In fact, to circle back to the ineffable difference between a rec center and a gym, or a library and a bookstore: the difference between a makerspace and a school or shop or artist studio is that makerspaces formed out of a desire to be able to do things ourselves, with the help of a community, and not just what large institutions want us to be able to do and not just because we have a bunch of money or power or education. So fundamental to every hackerspace I know, their reason for existing, is telling newcomers "you can Do It Yourself, we'll help you." the most powerful realization of that ethos is when the hackerspace itself, in fact, does it itself, together.

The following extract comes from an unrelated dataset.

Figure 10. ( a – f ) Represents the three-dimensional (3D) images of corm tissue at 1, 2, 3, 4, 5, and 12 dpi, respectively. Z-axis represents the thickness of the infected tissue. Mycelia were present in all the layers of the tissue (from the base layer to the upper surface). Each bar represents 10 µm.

I probably write a whole essay on the pedagogical differences between school teachers and hackerspace learning and how it's fundamental to the difference between paid institutional teachers and lightly-or-not-compensated volunteers.
In the end, I think there's truth to the old adage, "once there's money involved, your stops being fun and starts being a job."

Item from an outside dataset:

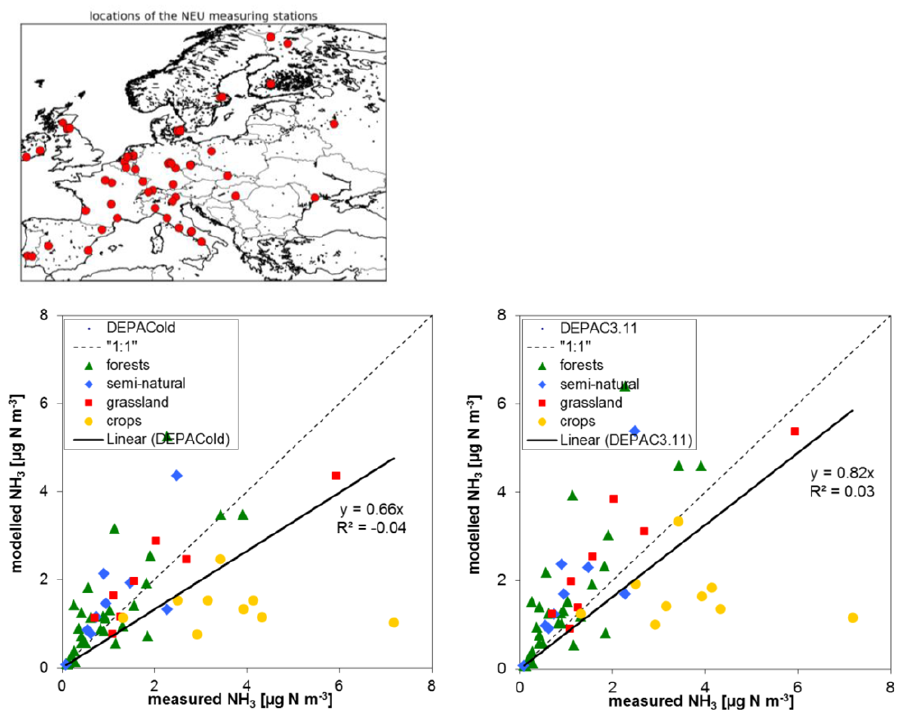
Fig. 10. Comparison of the modeled ammonia concentrations for 2007 using the DEPACold (left figure) and DEPAC3.11 (right figure) surface–atmosphere exchange modules with the measured concentrations of the NitroEurope measurement network ( n = 55) for 2007–2008 (Flechard et al., 2011). The grid resolution of the model results is 0.50 ◦ longitude × 0.25 ◦ latitude ( ∼ 28 × 28km 2 ) . The stations in the NitroEurope network are classified into four different land-use classes (forest, semi-natural, grassland and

What on planet earth is more empowering than learning that to create something you might have to roll up your own sleeves? That your (let's be honest, relatively paltry) money doesn't buy much here? Many many many people leave schools and even sometimes libraries/gyms feeling disempowered. That oh, if only they spend $59.99 then they can purchase satisfaction only to realize that it was just advertising fluff? Hackerspaces are making a statement by existing, they're saying "this way of living is better, this ethos makes for a more satisfactory life, you too can accomplish your dreams if you follow these steps" and I think we do a service to people when those steps are self-reliance and organic community support, and a disservice when that step has a certain price tag and someone (under)paid to do things for you.
Imagine if McDonald's taught you how to cook your own delicious burgers? We'd live in a very different world. In fact one of my favorite restaurants of all time sells you raw meat, seasonings, and a flat top and you cook it how you like with minimal supervision. I dream of it regularly and I only ate there once when I was like 12.
I'm unsure -- it's truly an open question for me -- whether or not you can replicate the vitality of volunteers and community members learning and teaching each other together side by side, in a situation where the adult helper is being paid by the hour. At the very least it doesn't result in the cultivation of a grassroots community of mutual support and learning: it's immediately divided into the people who know and are paid, and everyone else. And the people being paid are likely not being paid enough: hackerspace members can and probably should deserve $50-100/hr for their expertise, but wouldn't accept much money for it because they either already have a day job, don't want to deal with taxes, are retired, or are simply doing it altruistically and want to break even more than anything. If we paid what we could afford for a full-time person, we'd probably get inexperienced people and lose the vitality of having industry experts in those roles. If you're learning from someone who's never done the thing "in real life," or if you're learning a way of doing stuff that doesn't include behaving safely and cleaning up after yourself, what are you really learning? I think it's far better to learn not from an instructor paid by the hour but from a fully integrated member of your community who organically has a bit of time and energy to spare, because if and when it happens it's magical, and it's real.